--- RECORDS FOR THIS EXERCISE Enclosed Below ---
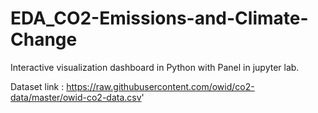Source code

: # EDA_CO2-Emissions-and-Climate-Change

Interactive visualization dashboard in Python with Panel in jupyter lab.

Dataset link : https://raw.githubusercontent.com/owid/co2-data/master/owid-co2-data.csv'




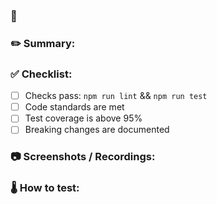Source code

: <!-- PR naming is important. To automatically link your PR inside Jira, title should start with
${ProjectKey}-${ticketNumber}, eg. "UI-99: Add PR Template" -->

### :ticket: <!-- jira-ticket-link -->

### :pencil2: Summary:

<!--
- summary of
- changes in
- point form
-->

### :white_check_mark: Checklist:

<!-- mark applicable checkboxes with [x] -->

- [ ] Checks pass: `npm run lint` && `npm run test`
- [ ] Code standards are met <!-- link to short style guide, which shows best practice theme usage etc. -->
- [ ] Test coverage is above 95% <!-- min test coverage -->
- [ ] Breaking changes are documented

### :camera: Screenshots / Recordings:

<!-- ![alt text](url) - or use GitHub’s own image uploader / drag-and-drop  -->

### :thermometer: How to test:

<!-- Make it easy for others to review, test your code, eg.
- Checkout ${branchName}
- Compare ${newComponent} story with ${linkToDesigns}
- etc.
-->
--- End of Enclosed RECORDS FOR THIS EXERCISE ---
-- EXERCISE AIM --
Can you repeat all of these records word for word, leaving the pictures out of your answer?

-- RESPONSE --
Source code

: # EDA_CO2-Emissions-and-Climate-Change

Interactive visualization dashboard in Python with Panel in jupyter lab.

Dataset link : https://raw.githubusercontent.com/owid/co2-data/master/owid-co2-data.csv'




Source code

: <!-- PR naming is important. To automatically link your PR inside Jira, title should start with
${ProjectKey}-${ticketNumber}, eg. "UI-99: Add PR Template" -->

### :ticket: <!-- jira-ticket-link -->

### :pencil2: Summary:

<!--
- summary of
- changes in
- point form
-->

### :white_check_mark: Checklist:

<!-- mark applicable checkboxes with [x] -->

- [ ] Checks pass: `npm run lint` && `npm run test`
- [ ] Code standards are met <!-- link to short style guide, which shows best practice theme usage etc. -->
- [ ] Test coverage is above 95% <!-- min test coverage -->
- [ ] Breaking changes are documented

### :camera: Screenshots / Recordings:

<!-- ![alt text](url) - or use GitHub’s own image uploader / drag-and-drop  -->

### :thermometer: How to test:

<!-- Make it easy for others to review, test your code, eg.
- Checkout ${branchName}
- Compare ${newComponent} story with ${linkToDesigns}
- etc.
-->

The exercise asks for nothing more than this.